Dozens of residents attended last Wednesday night’s Board of Supervisors meeting in Lower Salford asking supervisors to reconsider two ordinance changes that could lessen the small town feel of their homes.
However, while supervisors instead voted to pass the changes, both Chairman Douglas Gifford and Solicitor James Garrity did their best to quell anxiety.
The billboard ordinance will allow 300-foot signs to be erected within 100 feet of the right of way along portions of the Pennsylvania Turnpike’s Northeast Extension. Garrity explained that allowing the billboards within those parameters is better than trying to ban them from the township altogether.
According to Garrity, outdoor advertising companies throughout Pennsylvania pay attorneys to find ordinances that are too restrictive which can then be challenged in PA Supreme Court. The result has often been a significant increase in allowable size and quantity.
Garrity went on to say that Lower Salford is currently in the midst of one such challenge.
“We would rather control it then let them control us,” Garrity explained of the measures.
Garrity also reminded those in attendance that a billboard company would need to rent the space from a property owner before erecting any billboards.
“This township board and township staff does not like billboards any more than you do,” Garrity added.
The billboard vote was followed by another vote, allowing a change in the regulations of the mixed-use zoning district, specifically involving land owned by Spring Hill Realty Inc. along Clemens Road, across Sumneytown Pike from Henning’s.
Bryan Hunsberger, owner of Spring Hill, explained that changes in the mixed use regulation, including allowing drive-through services and convenience store operations such as gas pumping, will simply modernize an outdated agreement. An additional change would also increase the amount of property allowed for commercial use from 11 percent to 20 percent.

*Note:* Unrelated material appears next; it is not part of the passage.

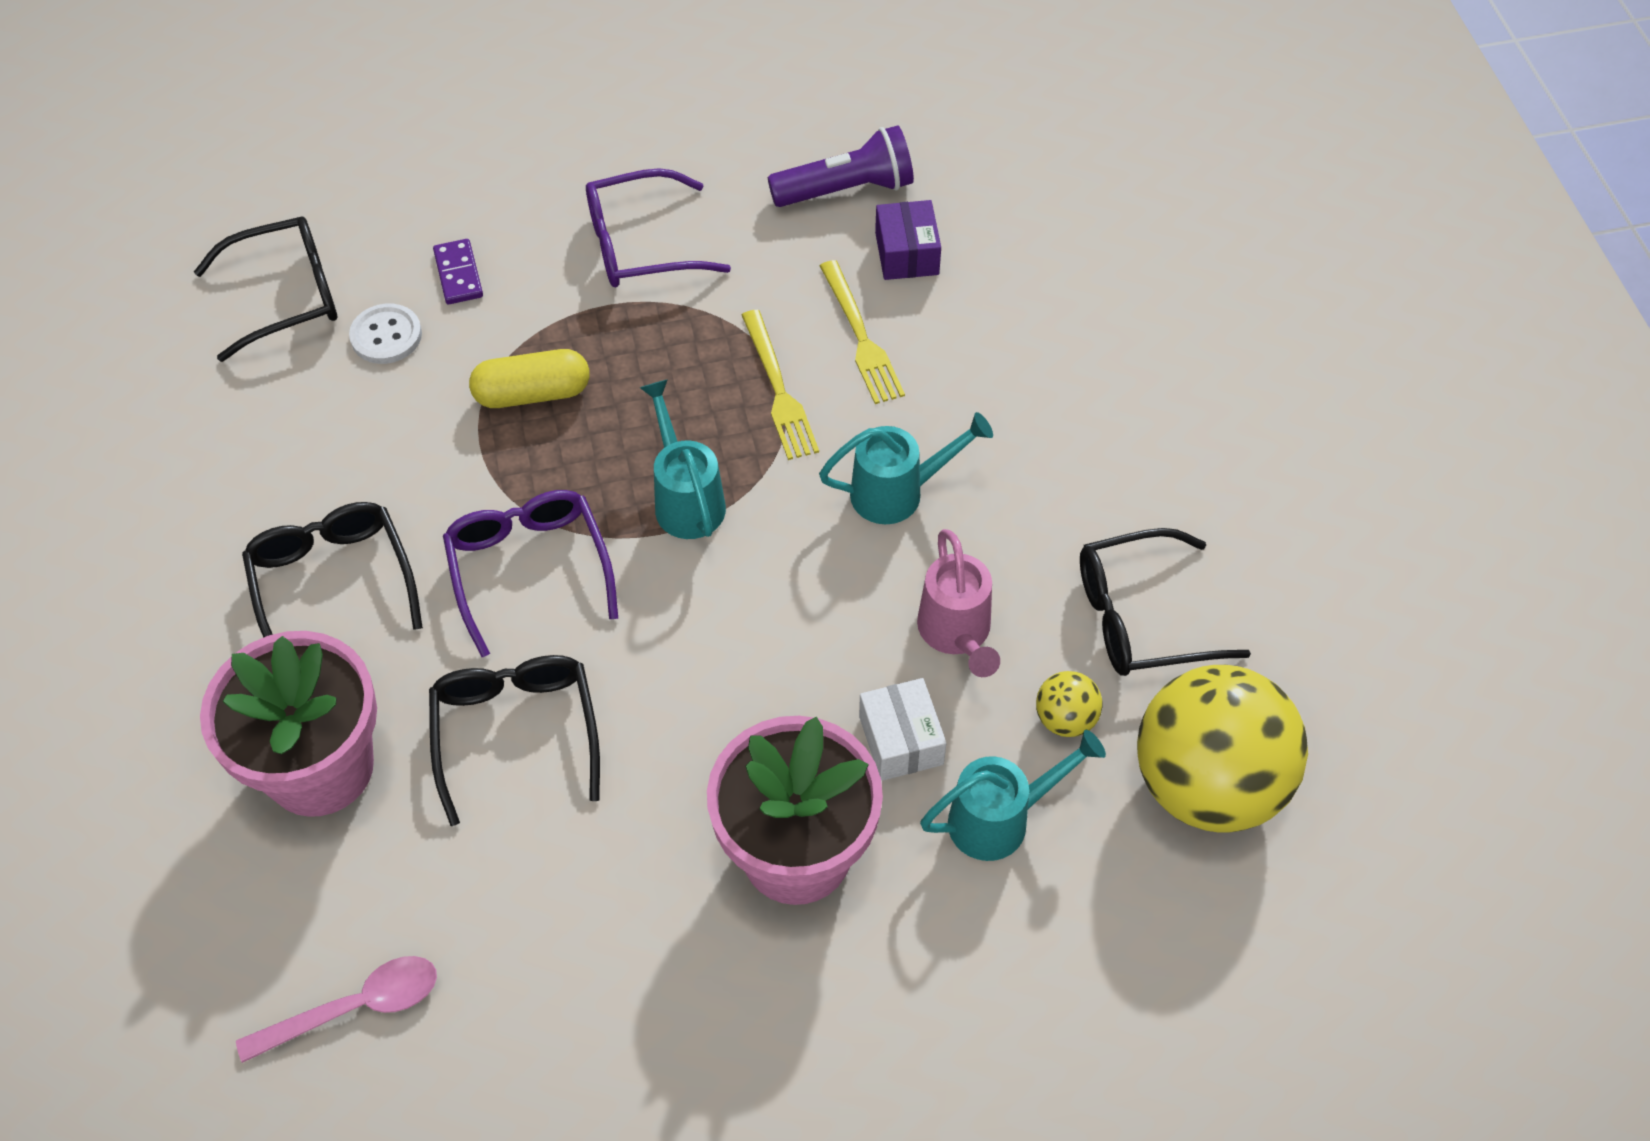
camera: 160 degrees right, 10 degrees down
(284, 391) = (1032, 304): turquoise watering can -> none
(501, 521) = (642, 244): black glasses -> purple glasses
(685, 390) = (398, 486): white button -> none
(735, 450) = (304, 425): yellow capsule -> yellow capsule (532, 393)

Hunsberger did not specify exactly what businesses he has in mind when requesting these changes. Several residents in attendance, however, spoke out against the need for a “super” Wawa or a strip mall.
Some residents in attendance cautioned supervisors that such businesses would bring additional traffic to an area that already struggles with rush hour capacity. Still others questioned the impact additional retail would have on existing Harleysville businesses.
Supervisor Chris Canavan added that, even with the change, each business has to be a separate building. Therefore, a strip mall could not be built on the property.
Supervisor Douglas Johnson abstained from the vote due to a potential conflict of interest. According to Johnson, Spring Hill’s attorney Frank Buschman and he are law partners.
Gifford reminded residents that the mixed-use agreement would have allowed for some development on that property without Wednesday night’s changes.
“The mix is still required,” Gifford said. “We’re just tweaking the mix a little bit.”
Gifford also reminded residents that any business that wishes to develop on property within the township would submit plans which would have to be approved by the appropriate boards before development.